Emphasizing the urgency of Haiti’s situation, Bingue said the country continues to grow poorer by the day. The value of the nation’s currency has declined markedly, from less than 75 gourdes to the dollar in October 2018, to over 95 just one year later. Living standards continue to decrease, with basic necessities like water becoming increasingly expensive.
Haitians continue to express outrage at the political and economic situation of the country. In addition to political corruption, protesters have directed their anger at the lack of public services, despite the abundant post-earthquake aid the country has received.
“You can easily understand that the earthquake rebuilding effort couldn’t benefit … the Haitian people,” Germain said. “The country is still paying the cost of corruption.”

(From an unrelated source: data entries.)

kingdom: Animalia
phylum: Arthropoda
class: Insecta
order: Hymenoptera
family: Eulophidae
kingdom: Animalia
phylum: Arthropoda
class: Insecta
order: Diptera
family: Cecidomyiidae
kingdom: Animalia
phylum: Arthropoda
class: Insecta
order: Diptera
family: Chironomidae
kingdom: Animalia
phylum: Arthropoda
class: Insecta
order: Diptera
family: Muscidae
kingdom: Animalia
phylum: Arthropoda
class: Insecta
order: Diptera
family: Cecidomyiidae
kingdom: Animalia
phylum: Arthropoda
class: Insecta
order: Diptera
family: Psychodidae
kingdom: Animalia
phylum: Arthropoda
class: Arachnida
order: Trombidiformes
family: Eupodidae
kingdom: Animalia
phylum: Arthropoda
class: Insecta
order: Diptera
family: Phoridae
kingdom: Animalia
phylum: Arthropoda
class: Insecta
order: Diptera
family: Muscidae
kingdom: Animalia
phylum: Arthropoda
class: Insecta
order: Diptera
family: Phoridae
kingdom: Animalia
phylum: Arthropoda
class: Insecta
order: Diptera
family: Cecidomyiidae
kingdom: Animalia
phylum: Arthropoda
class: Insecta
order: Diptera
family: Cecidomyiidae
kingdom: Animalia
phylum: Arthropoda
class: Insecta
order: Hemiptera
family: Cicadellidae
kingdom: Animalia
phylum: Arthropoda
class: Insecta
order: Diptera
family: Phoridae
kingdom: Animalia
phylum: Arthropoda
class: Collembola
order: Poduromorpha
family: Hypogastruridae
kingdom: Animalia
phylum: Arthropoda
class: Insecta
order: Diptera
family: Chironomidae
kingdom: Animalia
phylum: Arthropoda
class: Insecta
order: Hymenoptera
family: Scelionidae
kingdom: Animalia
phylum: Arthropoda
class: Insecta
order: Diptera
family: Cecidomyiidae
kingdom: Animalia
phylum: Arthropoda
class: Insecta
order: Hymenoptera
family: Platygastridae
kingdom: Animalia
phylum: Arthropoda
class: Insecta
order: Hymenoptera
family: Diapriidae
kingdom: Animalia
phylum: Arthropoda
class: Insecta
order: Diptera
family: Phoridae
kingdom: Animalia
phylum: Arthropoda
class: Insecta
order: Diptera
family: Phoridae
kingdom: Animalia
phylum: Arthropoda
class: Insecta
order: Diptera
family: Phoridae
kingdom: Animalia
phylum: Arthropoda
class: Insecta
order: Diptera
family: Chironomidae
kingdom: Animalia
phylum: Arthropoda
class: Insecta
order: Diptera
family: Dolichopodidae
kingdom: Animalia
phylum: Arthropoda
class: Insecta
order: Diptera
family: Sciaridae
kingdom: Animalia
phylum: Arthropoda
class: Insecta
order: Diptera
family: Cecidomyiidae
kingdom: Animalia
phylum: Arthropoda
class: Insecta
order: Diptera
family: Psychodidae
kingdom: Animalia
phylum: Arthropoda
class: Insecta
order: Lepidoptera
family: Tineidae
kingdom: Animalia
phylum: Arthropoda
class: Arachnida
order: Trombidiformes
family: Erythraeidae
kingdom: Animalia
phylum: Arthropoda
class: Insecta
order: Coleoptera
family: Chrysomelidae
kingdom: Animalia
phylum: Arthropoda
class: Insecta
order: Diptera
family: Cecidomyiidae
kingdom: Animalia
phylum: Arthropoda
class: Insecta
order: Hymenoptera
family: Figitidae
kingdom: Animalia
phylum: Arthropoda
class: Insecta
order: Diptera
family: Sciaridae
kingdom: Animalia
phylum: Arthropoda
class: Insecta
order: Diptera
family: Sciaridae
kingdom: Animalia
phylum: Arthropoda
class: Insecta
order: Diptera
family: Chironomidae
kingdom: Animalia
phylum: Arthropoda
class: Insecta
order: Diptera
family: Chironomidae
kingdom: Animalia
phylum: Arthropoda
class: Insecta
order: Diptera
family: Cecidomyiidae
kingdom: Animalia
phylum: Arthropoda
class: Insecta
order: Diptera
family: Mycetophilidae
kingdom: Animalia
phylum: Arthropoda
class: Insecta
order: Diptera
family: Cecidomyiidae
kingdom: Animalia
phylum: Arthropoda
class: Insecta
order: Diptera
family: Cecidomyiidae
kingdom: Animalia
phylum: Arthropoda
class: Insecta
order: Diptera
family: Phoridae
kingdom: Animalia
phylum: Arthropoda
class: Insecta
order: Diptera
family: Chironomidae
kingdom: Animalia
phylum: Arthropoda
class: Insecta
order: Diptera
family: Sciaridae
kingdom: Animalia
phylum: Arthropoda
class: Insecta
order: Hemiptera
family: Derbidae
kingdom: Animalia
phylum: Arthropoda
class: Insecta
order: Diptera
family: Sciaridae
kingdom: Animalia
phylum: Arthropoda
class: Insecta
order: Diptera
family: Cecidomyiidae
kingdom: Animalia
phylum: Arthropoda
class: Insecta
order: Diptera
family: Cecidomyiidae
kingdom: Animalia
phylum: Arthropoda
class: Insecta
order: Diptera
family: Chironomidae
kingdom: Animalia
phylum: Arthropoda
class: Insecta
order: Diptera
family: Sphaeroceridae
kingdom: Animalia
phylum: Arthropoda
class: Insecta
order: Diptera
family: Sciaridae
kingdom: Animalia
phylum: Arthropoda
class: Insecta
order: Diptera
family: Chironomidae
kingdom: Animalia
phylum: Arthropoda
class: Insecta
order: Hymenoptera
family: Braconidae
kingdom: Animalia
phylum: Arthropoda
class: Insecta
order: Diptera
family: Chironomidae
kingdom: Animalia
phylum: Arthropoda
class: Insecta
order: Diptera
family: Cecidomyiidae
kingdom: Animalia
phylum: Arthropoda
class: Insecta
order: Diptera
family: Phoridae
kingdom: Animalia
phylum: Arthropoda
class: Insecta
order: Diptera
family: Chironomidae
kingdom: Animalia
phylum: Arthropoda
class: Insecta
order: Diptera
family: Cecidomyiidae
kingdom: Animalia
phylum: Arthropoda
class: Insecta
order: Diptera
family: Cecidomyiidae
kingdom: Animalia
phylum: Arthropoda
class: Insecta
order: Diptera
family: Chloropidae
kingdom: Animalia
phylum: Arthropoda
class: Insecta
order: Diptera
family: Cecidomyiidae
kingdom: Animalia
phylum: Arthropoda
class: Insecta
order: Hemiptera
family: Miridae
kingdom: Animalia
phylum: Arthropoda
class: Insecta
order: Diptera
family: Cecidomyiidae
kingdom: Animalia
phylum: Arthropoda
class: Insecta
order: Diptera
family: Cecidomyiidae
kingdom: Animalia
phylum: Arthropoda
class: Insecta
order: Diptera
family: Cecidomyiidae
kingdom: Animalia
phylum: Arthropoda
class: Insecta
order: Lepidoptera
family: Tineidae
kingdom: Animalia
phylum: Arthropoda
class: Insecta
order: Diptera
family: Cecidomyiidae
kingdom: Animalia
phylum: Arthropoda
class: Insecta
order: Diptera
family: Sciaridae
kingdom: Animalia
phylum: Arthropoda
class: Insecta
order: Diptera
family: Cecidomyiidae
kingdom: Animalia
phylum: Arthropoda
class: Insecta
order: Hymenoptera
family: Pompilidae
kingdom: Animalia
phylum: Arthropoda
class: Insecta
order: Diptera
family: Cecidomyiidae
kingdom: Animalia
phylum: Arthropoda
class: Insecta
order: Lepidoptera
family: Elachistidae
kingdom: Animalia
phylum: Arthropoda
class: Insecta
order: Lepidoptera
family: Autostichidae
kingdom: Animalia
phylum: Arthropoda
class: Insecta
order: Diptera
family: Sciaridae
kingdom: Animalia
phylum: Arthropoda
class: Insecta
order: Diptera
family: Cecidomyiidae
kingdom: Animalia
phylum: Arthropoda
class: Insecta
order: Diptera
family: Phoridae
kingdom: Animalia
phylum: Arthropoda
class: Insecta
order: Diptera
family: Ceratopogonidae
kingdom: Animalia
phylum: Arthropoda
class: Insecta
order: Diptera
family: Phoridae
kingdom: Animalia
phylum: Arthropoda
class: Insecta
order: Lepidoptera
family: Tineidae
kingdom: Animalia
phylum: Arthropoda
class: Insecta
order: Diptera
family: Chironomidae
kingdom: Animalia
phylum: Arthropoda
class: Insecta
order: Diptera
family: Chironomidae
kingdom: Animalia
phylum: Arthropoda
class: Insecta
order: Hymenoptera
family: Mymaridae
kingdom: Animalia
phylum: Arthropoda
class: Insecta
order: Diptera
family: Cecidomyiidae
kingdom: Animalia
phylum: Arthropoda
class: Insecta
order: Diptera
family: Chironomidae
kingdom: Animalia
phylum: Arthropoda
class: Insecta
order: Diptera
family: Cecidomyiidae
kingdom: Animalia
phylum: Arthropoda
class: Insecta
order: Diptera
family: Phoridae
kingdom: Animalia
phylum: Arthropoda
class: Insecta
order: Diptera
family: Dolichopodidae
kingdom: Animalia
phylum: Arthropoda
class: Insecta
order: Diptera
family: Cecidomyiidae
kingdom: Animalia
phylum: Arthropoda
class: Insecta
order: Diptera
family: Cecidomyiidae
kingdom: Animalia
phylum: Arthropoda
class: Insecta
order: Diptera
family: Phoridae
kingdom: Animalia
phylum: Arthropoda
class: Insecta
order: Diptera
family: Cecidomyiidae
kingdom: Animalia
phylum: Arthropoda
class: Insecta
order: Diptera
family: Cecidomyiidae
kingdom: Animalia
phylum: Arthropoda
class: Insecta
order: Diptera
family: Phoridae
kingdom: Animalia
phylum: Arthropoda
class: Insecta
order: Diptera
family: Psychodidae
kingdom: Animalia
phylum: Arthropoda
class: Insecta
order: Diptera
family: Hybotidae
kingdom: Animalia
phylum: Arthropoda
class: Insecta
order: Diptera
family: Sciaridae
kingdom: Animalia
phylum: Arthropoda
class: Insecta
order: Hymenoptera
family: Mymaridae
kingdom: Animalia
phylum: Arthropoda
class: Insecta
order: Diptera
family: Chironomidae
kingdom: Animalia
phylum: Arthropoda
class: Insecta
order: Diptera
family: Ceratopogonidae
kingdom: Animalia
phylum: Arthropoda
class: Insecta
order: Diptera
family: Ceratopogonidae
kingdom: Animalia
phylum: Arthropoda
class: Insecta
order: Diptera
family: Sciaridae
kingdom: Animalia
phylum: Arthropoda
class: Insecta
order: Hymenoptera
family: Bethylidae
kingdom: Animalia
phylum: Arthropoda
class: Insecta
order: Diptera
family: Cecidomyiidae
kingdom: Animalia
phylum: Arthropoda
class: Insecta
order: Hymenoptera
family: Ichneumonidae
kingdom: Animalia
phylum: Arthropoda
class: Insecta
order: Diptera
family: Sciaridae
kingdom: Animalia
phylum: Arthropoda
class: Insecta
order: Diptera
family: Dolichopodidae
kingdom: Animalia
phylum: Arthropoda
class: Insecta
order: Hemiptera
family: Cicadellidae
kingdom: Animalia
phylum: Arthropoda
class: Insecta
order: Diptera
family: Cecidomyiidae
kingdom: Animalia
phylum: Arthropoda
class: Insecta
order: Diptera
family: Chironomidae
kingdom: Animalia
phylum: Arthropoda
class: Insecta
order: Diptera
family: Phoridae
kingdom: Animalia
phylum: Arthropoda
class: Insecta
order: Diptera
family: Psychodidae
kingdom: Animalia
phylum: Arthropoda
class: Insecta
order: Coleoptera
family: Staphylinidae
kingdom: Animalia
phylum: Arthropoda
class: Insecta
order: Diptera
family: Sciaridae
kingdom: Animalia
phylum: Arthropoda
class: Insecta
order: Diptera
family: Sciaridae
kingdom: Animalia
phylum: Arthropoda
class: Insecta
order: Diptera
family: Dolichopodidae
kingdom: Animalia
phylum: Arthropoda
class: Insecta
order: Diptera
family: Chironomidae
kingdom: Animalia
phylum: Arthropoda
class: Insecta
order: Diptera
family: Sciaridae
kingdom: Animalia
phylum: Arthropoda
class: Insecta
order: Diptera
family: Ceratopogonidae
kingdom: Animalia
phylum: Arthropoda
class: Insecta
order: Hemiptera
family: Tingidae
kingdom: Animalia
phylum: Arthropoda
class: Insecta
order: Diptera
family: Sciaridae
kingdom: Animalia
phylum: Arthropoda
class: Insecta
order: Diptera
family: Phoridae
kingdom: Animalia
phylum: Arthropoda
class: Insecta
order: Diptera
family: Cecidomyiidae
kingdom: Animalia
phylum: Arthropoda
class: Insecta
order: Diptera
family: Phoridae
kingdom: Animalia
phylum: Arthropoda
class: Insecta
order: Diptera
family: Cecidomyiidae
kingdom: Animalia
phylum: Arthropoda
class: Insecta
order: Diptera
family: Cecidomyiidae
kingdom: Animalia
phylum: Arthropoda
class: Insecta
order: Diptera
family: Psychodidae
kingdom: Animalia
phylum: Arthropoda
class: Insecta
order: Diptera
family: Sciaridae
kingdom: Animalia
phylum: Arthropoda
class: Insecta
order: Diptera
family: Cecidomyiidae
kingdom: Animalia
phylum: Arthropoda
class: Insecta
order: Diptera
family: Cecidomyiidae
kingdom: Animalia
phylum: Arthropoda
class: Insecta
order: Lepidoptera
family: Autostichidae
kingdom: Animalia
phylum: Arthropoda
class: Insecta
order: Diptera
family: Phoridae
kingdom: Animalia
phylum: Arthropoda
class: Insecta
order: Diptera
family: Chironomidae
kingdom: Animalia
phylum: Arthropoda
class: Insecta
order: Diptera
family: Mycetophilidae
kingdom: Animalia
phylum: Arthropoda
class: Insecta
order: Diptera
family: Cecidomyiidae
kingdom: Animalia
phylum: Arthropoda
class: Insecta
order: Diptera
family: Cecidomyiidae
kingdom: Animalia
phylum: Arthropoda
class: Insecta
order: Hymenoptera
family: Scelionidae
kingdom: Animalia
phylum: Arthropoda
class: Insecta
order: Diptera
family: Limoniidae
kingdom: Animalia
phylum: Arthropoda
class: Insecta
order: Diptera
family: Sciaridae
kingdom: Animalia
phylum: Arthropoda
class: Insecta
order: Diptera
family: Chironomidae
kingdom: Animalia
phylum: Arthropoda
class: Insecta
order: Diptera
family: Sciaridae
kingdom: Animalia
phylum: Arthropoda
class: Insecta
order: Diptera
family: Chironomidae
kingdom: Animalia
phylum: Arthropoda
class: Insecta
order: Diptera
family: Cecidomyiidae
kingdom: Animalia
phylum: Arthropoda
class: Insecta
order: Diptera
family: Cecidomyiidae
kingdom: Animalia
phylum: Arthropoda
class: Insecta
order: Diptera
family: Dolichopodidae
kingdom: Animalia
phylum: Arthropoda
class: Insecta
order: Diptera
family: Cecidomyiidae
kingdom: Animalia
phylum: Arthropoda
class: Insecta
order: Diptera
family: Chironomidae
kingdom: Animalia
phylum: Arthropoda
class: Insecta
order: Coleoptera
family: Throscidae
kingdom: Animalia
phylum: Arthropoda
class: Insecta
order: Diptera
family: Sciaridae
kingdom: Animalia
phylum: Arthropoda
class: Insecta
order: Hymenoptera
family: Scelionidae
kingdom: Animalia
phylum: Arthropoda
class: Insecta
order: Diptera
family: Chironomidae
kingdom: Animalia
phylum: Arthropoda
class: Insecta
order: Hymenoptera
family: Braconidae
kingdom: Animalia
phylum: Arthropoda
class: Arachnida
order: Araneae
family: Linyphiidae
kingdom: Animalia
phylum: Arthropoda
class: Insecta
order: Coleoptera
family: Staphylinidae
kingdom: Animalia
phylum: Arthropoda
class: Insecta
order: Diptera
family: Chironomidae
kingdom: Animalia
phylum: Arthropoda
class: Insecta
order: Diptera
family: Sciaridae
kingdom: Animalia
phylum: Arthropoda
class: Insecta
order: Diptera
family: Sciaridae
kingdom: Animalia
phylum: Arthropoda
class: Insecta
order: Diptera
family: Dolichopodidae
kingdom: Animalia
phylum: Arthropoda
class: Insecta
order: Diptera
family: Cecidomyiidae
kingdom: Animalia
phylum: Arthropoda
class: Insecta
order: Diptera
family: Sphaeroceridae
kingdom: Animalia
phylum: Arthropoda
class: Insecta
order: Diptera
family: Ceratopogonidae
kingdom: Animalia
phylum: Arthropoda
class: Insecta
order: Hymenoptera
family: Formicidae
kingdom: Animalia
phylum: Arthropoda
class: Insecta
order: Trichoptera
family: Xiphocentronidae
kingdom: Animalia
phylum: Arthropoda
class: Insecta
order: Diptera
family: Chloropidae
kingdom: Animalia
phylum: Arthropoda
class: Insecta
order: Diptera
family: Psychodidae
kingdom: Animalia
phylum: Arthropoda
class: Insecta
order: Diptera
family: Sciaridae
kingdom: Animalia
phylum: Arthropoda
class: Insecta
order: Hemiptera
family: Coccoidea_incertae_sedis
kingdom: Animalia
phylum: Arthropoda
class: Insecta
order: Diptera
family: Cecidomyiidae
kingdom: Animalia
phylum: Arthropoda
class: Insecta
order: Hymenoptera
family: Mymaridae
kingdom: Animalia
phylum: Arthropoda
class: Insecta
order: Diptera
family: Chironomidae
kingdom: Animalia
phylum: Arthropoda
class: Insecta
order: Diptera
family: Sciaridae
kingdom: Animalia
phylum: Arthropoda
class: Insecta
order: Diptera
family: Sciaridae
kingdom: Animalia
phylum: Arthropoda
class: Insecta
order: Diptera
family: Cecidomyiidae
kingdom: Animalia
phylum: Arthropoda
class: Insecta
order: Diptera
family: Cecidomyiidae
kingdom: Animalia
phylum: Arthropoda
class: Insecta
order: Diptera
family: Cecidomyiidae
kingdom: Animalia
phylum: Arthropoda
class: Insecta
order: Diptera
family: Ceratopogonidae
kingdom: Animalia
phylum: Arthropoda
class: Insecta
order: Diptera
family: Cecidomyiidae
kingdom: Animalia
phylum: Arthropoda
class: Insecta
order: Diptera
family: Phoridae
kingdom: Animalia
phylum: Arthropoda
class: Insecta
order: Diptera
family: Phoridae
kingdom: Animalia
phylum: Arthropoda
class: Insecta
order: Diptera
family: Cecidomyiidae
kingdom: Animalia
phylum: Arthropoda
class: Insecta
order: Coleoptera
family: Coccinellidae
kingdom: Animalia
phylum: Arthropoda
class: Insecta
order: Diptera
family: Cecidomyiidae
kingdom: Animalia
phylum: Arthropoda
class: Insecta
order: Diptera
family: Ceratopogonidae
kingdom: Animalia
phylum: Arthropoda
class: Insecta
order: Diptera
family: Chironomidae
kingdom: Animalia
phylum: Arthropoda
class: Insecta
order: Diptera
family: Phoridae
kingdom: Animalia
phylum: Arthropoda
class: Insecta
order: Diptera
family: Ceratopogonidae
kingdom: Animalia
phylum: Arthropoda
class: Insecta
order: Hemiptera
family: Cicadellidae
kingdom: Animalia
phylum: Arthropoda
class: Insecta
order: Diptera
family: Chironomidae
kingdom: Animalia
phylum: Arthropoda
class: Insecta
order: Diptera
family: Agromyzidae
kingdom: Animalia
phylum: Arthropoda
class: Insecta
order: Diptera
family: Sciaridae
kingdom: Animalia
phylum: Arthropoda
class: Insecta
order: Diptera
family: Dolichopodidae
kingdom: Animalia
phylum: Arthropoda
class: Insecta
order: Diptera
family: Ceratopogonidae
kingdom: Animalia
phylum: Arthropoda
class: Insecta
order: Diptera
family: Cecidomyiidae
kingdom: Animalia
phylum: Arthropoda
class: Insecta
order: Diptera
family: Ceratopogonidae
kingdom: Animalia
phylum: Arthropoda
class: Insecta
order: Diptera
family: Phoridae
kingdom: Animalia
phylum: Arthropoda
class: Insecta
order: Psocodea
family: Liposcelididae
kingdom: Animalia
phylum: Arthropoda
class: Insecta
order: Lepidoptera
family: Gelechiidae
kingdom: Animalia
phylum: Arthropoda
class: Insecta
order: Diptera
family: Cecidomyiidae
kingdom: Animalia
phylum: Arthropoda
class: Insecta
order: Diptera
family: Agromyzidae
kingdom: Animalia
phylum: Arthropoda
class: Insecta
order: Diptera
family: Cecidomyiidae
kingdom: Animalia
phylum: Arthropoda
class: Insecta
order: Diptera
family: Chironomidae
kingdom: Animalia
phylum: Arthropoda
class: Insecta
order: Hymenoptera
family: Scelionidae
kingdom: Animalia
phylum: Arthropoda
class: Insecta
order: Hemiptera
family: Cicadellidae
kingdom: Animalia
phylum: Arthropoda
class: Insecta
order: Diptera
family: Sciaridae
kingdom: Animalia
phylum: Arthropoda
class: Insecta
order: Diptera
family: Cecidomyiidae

Against this backdrop, plans to rebuild one of Haiti’s most prominent national symbols remain in limbo. While Haitians protest the lack of rebuilding progress after the earthquake, the grounds at 6110 Avenue de la Republique remain empty. And that, say some, is as it should be.
“For a Haitian to tell me that the priority is a national palace, I’m like ‘you need to recalibrate your scale of values.’ Haiti needs hospitals, Haiti needs schools, Haiti needs water pipes to bring water to people, just very basic things that (Americans) take for granted,” Bingue said.